Motor swaps into VW vans come in all shapes and sizes. VW Jetta motors and TDI diesels for those who want to stick with Volkswagen; Subaru 2.2L, 2.5L, 3.3L and even turbocharged 2.0s for the boxer engine loyalists; Ford z-tec motors; and many more have all found their way into Vanagons. Each one has it’s own following and cadre who are loyal to their conversion and sure it’s the best of the bunch.
I chose the subaru 2.2L engine for a number of reasons, some of them rational and fact-based and some of them purely emotional. If we was going solely on facts and what makes the most sense, we certainly wouldn’t be driving a vanagon!
Some would say that the Subaru’s are not the most reliable of the options and others will tell you that the 2.2 will still leave you wishing for more horesepower. But for us it made sense and felt right.
When I look into my heart there is a sense of giddy excitement at the thought of the subaru engine powering this van we have grown to love. Fords and TDIs and Golf engines are all practical options and would all yield satisfying results, but for me, the subaru brings a glint into my eyes and makes my heart light up. Maybe it is because I have owned several Subarus over the years that I have loved and they hold a special place in my heart; maybe it is because it was the first engine swap I found out about; it’s certainly partially because we were given the engine in trade for a case of beer, already pulled from the car; but most likely it’s a combination of all these reasons and because first loves die hard and deserve to be pursued. None of these reasons are overly practical or stand up to the hard glare of science, but these are the stuff that satisfies the heart and soul and makes the adventure worthwhile. It is the essence of the adventure.
I like to work with my hands and touch everything. It may seem harder but it feels right. Over long winter months I spent evenings after work and a few weekends tearing down the engine and rebuilding it, replacing, and cleaning, and polishing pieces – giving this old and worn engine a new life and purpose.

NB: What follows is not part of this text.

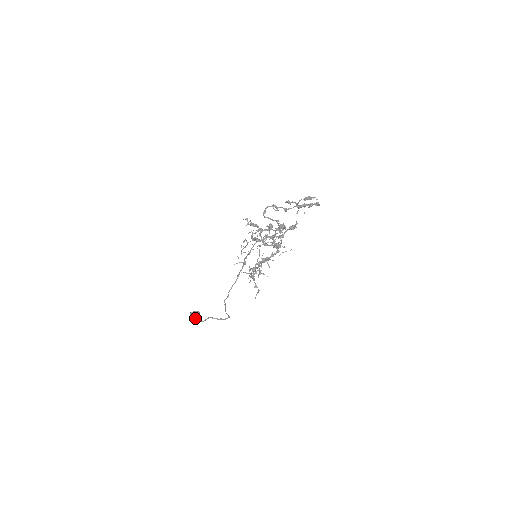
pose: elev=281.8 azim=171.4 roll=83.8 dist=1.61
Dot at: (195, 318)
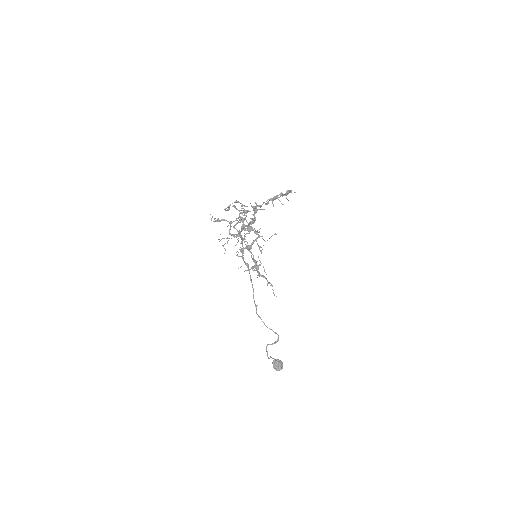
Dot at: (276, 365)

I will feel a lot better knowing that I have been through everything, being able to picture each moving part, each hose, each bolt and clamp gives me a sense of comfort. It also gives us a sense of accomplishment and of ownership in our movement. I feel like even pulling out of our driveway is an undertaking. Moving down the highway at 70 miles an hour is no longer just filling the time but it is an accomplishment in and of itself and something that is the direct outcome of the labor we have put into this vehicle. Maybe that’s self-centered, maybe I’m relying too much on myself. But to me this feels good and right. It means this adventure starts now, in the winter while we are still working at our jobs. It means the investment is ongoing. But mostly it means that this is now truly our van: it’s engine has been carefully removed and replaced with a painstakingly restored beating heart that marks it as our own and transforms it further into the form of that first love we dreamed about for so long.